*ACTIVITY LIST*:
1. Please output the bike share ETL notebook text between "We will begin by" and "which they belong.", inclusive.
2. Answer these questions from the bike share ETL notebook:
(a) Which team member handles the Los Angeles data?
(b) Why does the project use only 2020Q1 data?
(c) What is added to the station IDs to tie each one to its city?

*EXERCISE PASSAGE*:
►
In [20]:
####################################################################
##  
##  ETL PROJECT - TEAM 5
##          - Fatma Butun (Chicago Data)
##          - George Alonzo (Los Angeles Data)
##
##
####################################################################

In [21]:
import pandas as pd
from sqlalchemy import create_engine
from datetime import datetime

# OVERVIEW

This project will perform the ETL process on 2 CSV files relating to **2020Q1** bike share data from the **City of Chicago** and the **City of Los Angeles**.  *(NOTE: We are only working with 2020Q1 data as it is the most recent provided by the City of Chicago.)*  

We will begin by loading each CSV file into separate, initial dataframes.  From there, we will begin the transformation process by focusing on only the required columns and add unique prefixes & static city code, where needed, to differentiate between the two data sets once they are loaded into the same table.  Date/timestamps will be split into two separate columns and the duration will be calculated for where it is not already provided.  Columns will be renamed and reordered to remain consistent as we prep to insert into the SQL tables.

We will store station information separately into its own SQL table to avoid redundant data.  Since the station IDs are defined as integers in both files, we will add a city prefix to the station ID to ensure they are identifyable to the city in which they belong.
◄
*STORED DATA*:
►
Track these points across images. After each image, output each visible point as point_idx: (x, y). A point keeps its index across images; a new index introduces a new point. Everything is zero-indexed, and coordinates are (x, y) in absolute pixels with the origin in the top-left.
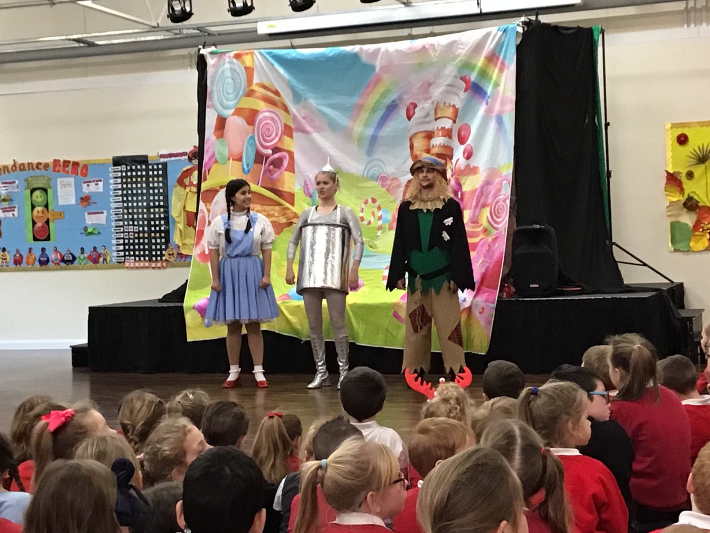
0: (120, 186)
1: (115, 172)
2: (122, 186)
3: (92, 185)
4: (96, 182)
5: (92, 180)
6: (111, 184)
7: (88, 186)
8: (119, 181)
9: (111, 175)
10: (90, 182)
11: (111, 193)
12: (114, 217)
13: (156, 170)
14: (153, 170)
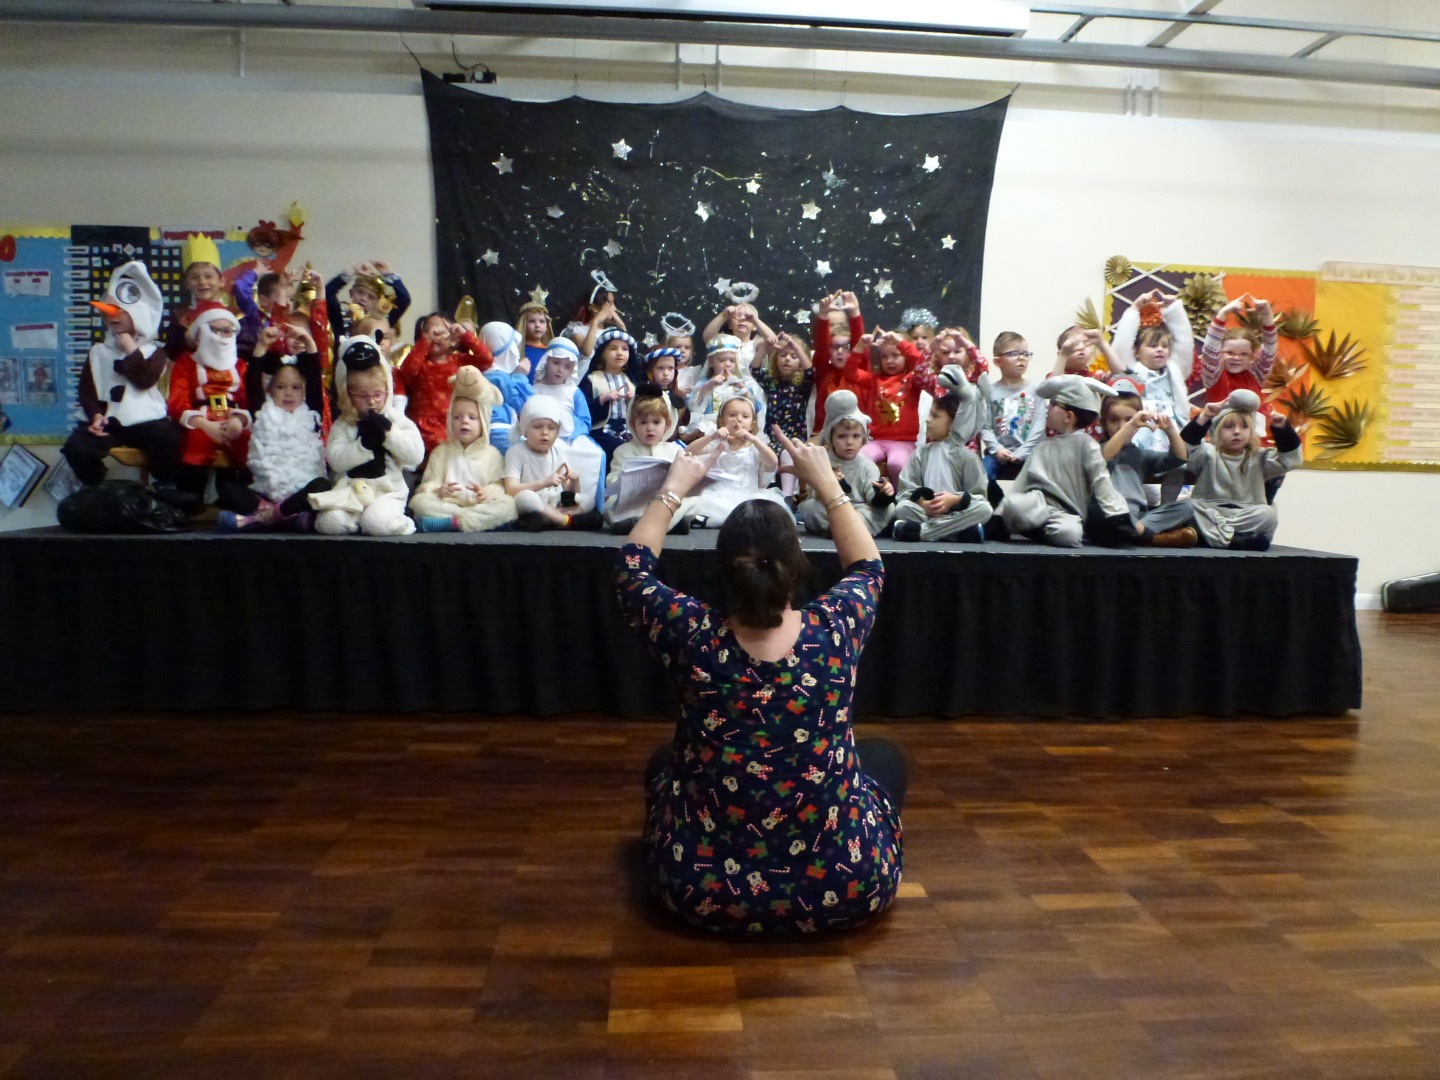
0: (86, 285)
1: (75, 256)
2: (91, 285)
3: (26, 281)
4: (34, 277)
5: (26, 271)
6: (66, 279)
7: (17, 281)
8: (85, 274)
9: (66, 261)
10: (22, 274)
11: (67, 297)
12: (70, 345)
13: (165, 258)
14: (160, 258)
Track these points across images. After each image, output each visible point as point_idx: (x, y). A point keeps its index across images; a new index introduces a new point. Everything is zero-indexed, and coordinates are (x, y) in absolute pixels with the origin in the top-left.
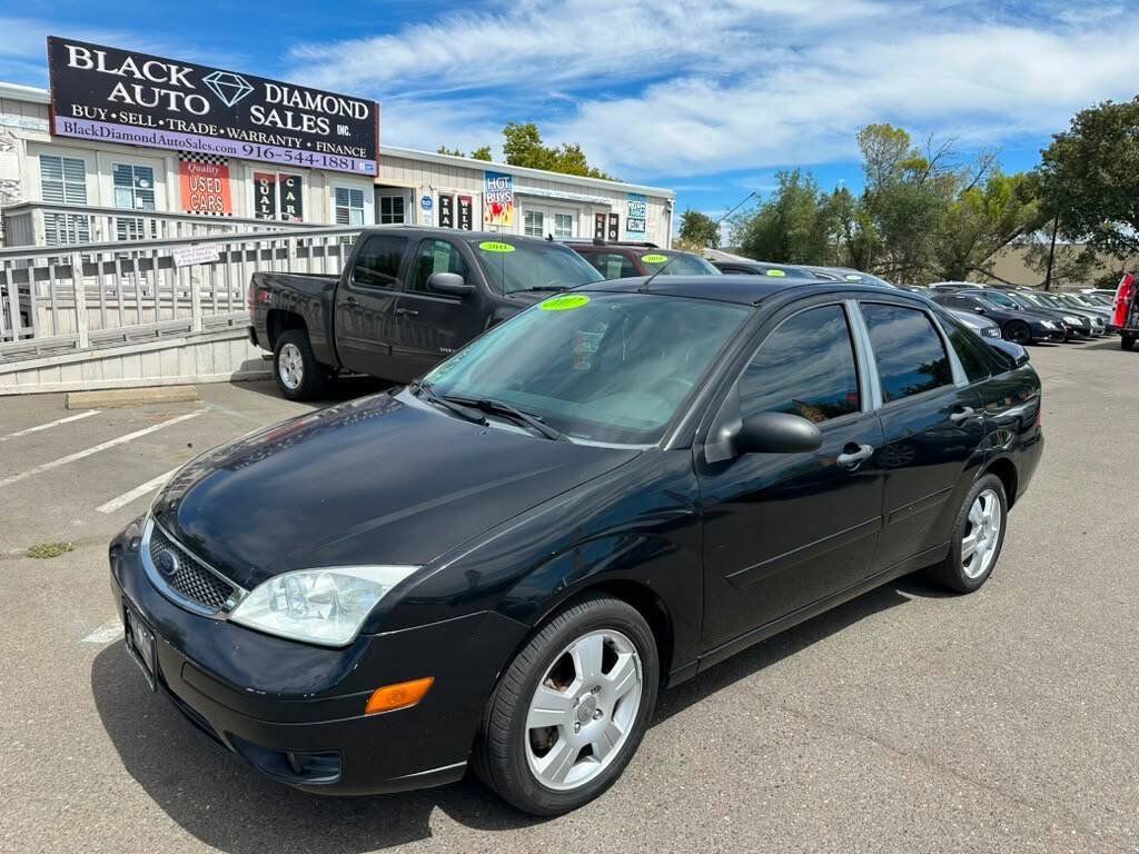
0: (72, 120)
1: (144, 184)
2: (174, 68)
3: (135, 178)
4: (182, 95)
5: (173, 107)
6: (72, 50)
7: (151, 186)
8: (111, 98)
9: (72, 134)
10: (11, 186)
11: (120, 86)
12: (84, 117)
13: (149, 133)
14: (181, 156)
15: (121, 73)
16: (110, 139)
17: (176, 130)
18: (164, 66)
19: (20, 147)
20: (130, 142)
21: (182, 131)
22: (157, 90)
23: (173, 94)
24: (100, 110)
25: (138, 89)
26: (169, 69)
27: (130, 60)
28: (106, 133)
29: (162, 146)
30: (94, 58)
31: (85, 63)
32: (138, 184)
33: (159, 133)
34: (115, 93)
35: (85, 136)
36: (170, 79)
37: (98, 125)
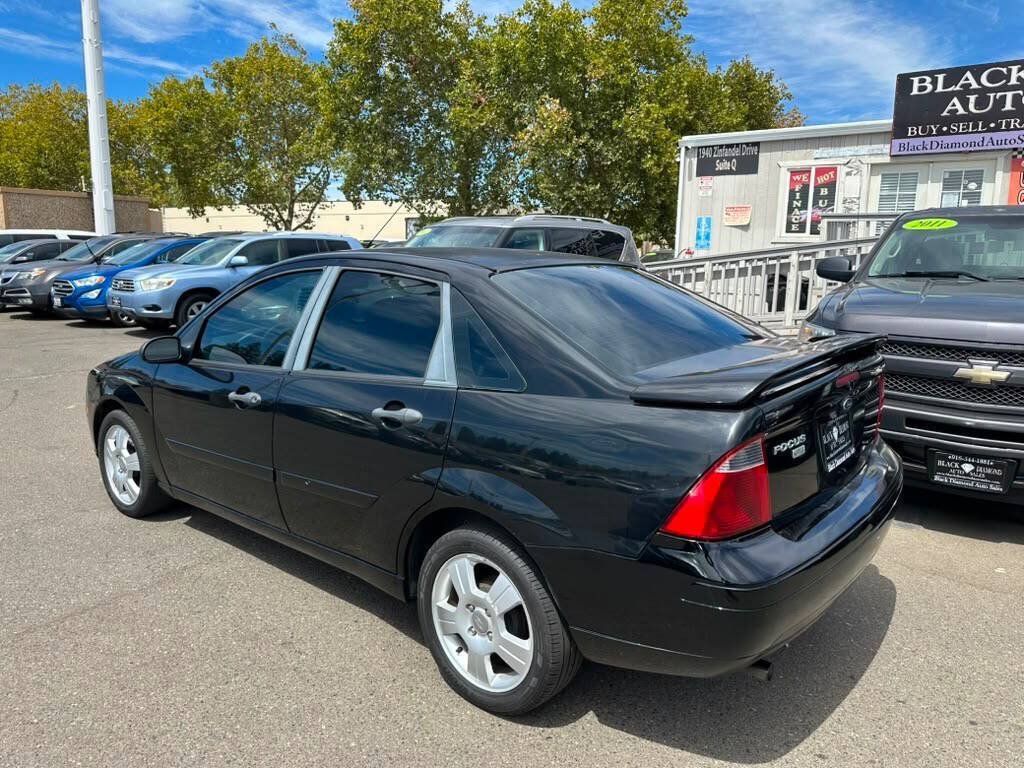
0: (905, 141)
1: (973, 186)
2: (1015, 69)
3: (964, 182)
4: (1021, 92)
5: (1008, 106)
6: (916, 80)
7: (979, 187)
8: (945, 114)
9: (905, 152)
10: (852, 202)
11: (955, 100)
12: (918, 136)
13: (977, 138)
14: (1015, 153)
15: (958, 88)
16: (939, 150)
17: (1008, 129)
18: (1004, 70)
19: (865, 169)
20: (957, 149)
21: (1016, 129)
22: (992, 95)
23: (1009, 95)
24: (932, 127)
25: (972, 98)
26: (1010, 71)
27: (968, 74)
28: (935, 145)
29: (990, 147)
30: (934, 83)
31: (925, 88)
32: (965, 187)
33: (988, 136)
34: (949, 108)
35: (917, 152)
36: (1009, 81)
37: (928, 140)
◄
*EXERCISE SOLUTIONS*:
1.
We will begin by loading each CSV file into separate, initial dataframes.  From there, we will begin the transformation process by focusing on only the required columns and add unique prefixes & static city code, where needed, to differentiate between the two data sets once they are loaded into the same table.  Date/timestamps will be split into two separate columns and the duration will be calculated for where it is not already provided.  Columns will be renamed and reordered to remain consistent as we prep to insert into the SQL tables.

We will store station information separately into its own SQL table to avoid redundant data.  Since the station IDs are defined as integers in both files, we will add a city prefix to the station ID to ensure they are identifyable to the city in which they belong.

2.
(a) George Alonzo
(b) It is the most recent data provided by the City of Chicago.
(c) A city prefix